Towards noon their progress became slower; and when at length the meridian hour arrived the ceiba stood still. The sail had lost the power of propelling it on. The breeze had died away, and there was now a dead calm. The shoulder-blades of the peixe-boi were now resorted to, but neither these, nor the best pair of oars that ever pulled a man-o’-war’s boat, could have propelled that tree-trunk through the water faster than half a knot to the hour, and the improvised paddles were soon laid aside.
There was one comfort in the delay. The hour of dinner had now arrived, and the crew were not unprepared for the midday meal; for in their hurry at setting out, and the solicitude arising from their uncertainty about their craft, they had breakfasted scantily. Their dinner was to consist of but one dish, a cross between fish and flesh,—a cross between fresh and dried,—for the peixe-boi was still but half converted into charqui.
The Indian had carefully guarded the fire, the kindling of which had cost him so much trouble and ingenuity. A few sparks still smouldered where they had been nursed; and, with some decayed pieces of the ceiba itself, a big blaze was once more established. Over this the choicest tit-bits were suspended until their browned surface proclaimed them “done to a turn.” Their keen appetites furnished both sauce and seasoning; and when the meal was over, all were ready to declare that they had never dined more sumptuously in their lives. Hunger is the best appetiser; scarcity comes next.

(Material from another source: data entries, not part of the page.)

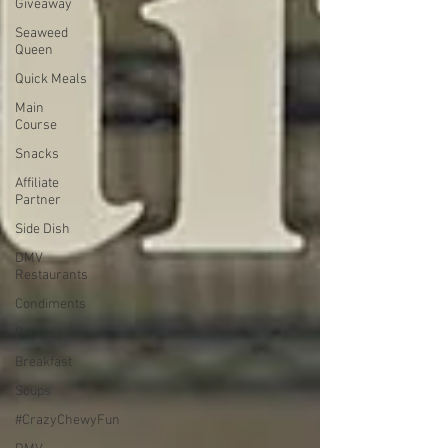
Giveaway
Seaweed
Queen
Quick Meals
Main
Course
Snacks
Affiliate
Partner
Side Dish
DMV
Restaurants
Condiments
Drinks
Breakfast
Soups
#CrazyChewyFun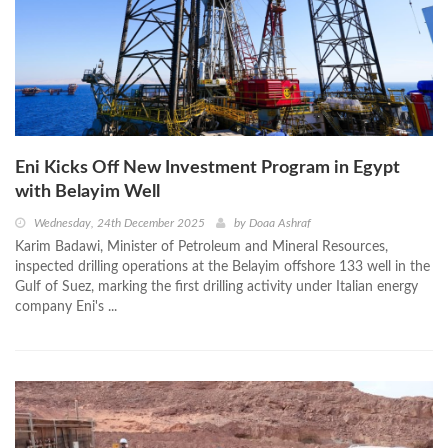
Eni Kicks Off New Investment Program in Egypt
with Belayim Well
Wednesday, 24th December 2025
by
Doaa Ashraf
Karim Badawi, Minister of Petroleum and Mineral Resources,
inspected drilling operations at the Belayim offshore 133 well in the
Gulf of Suez, marking the first drilling activity under Italian energy
company Eni's ...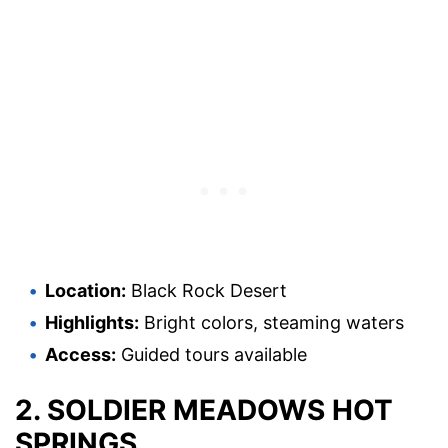
Location:
Black Rock Desert
Highlights:
Bright colors, steaming waters
Access:
Guided tours available
2. SOLDIER MEADOWS HOT
SPRINGS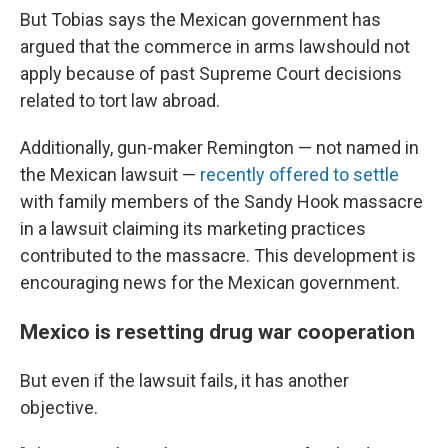
But Tobias says the Mexican government has
argued that the commerce in arms lawshould not
apply because of past Supreme Court decisions
related to tort law abroad.
Additionally, gun-maker Remington — not named in
the Mexican lawsuit —
recently offered to settle
with family members of the Sandy Hook massacre
in a lawsuit claiming its marketing practices
contributed to the massacre. This development is
encouraging news for the Mexican government.
Mexico is resetting drug war cooperation
But even if the lawsuit fails, it has another
objective.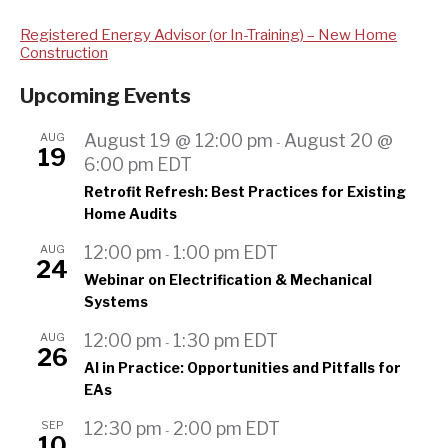
Registered Energy Advisor (or In-Training) – New Home
Construction
Upcoming Events
AUG
August 19 @ 12:00 pm
August 20 @
-
19
6:00 pm
EDT
Retrofit Refresh: Best Practices for Existing
Home Audits
AUG
12:00 pm
1:00 pm
EDT
-
24
Webinar on Electrification & Mechanical
Systems
AUG
12:00 pm
1:30 pm
EDT
-
26
AI in Practice: Opportunities and Pitfalls for
EAs
SEP
12:30 pm
2:00 pm
EDT
-
10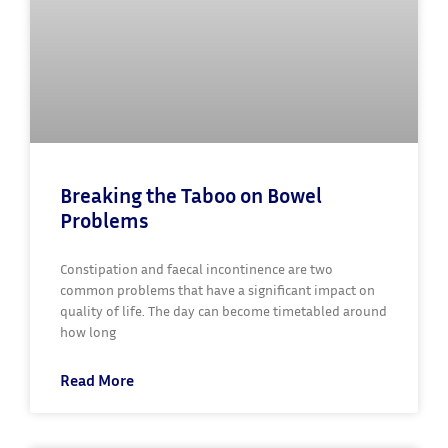
Breaking the Taboo on Bowel
Problems
Constipation and faecal incontinence are two
common problems that have a significant impact on
quality of life. The day can become timetabled around
how long
Read More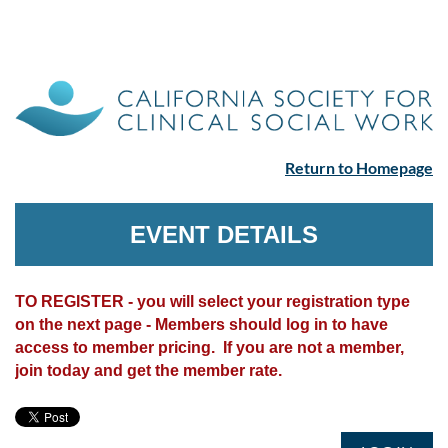
Return to Homepage
EVENT DETAILS
TO REGISTER - you will select your registration type
on the next page - Members should log in to have
access to member pricing. If you are not a member,
join today and get the member rate.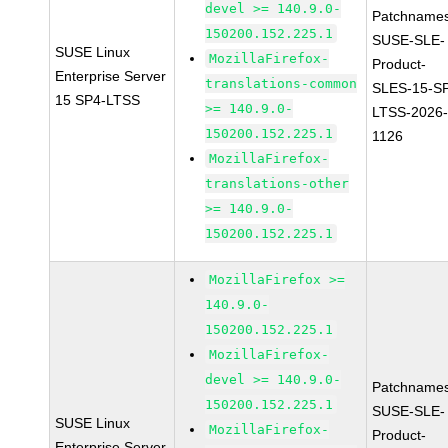
devel >= 140.9.0-
Patchnames
150200.152.225.1
SUSE-SLE-
SUSE Linux
MozillaFirefox-
Product-
Enterprise Server
translations-common
SLES-15-S
15 SP4-LTSS
>= 140.9.0-
LTSS-2026
150200.152.225.1
1126
MozillaFirefox-
translations-other
>= 140.9.0-
150200.152.225.1
MozillaFirefox >=
140.9.0-
150200.152.225.1
MozillaFirefox-
devel >= 140.9.0-
Patchnames
150200.152.225.1
SUSE-SLE-
SUSE Linux
MozillaFirefox-
Product-
Enterprise Server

They sat after dinner conversing upon different themes, and doing the best they could to while away the time,—the only thing that at all discommoded them being the beams of the sun, which fell upon their crowns like sparks of fire showered from a burning sky. Tom’s idea was that the heat of the sun could be endured with greater ease in the water than upon the log; and, to satisfy himself, he once more girdled on the cincture of shells, and slipped over the side. His example was followed by the patron himself, his son and nephew.
Little Rosa did not need to retreat overboard in this ignominious manner. She was in the shade, under a tiny toldo of broad leaves of a Pothos plant, which, growing parasitically upon one of the trees, had been plucked the day before, and spread between two buttresses of the dead-wood. Her cousin had constructed this miniature arbour, and proud did he appear to see his little sylph reclining under its shade.
The tapuyo, accustomed to an Amazonian sun, did not require to keep cool by submerging himself; and as for the negro, he would scarce have been discommoded by an atmosphere indicated by the highest figure on the thermometer. These two men, though born on opposite sides of the Atlantic Ocean, were alike types of a tropical existence, and equally disregarded the fervour of a tropic sun.
Suddenly the four, who had fallen a little astern, were seen making towards the log; and by the terror depicted on their countenances, as well as their quick, irregular strokes, it was evident something in the water had caused them serious alarm. What could it all mean? It was of no use to ask the swimmers themselves. They were as ignorant of what was alarming them as their companions upon the log; they only knew that something was biting them about the legs and feet; but what it was they had not the slightest idea. It might be an insect,—it might be a water-snake, or other amphibious reptile; but whatever it was, they could tell that its teeth were sharp as needles, and scored their flesh like fish-hooks.
It was not till they had gained footing upon the log, and their legs were seen covered with lacerations, and streaming with fresh blood, that they ascertained the sort of enemy that had been attacking them. Had the water been clear, they might have discovered it long before; but discoloured as it was, they could not see beneath the surface far enough to make out the character of their secret assailants. But the tapuyo well understood the signs, and, as soon as his eye rested upon them, his perplexity disappeared; and, with an exclamation that rather betokened relief, he pronounced the simple phrase, “Only piranhas!”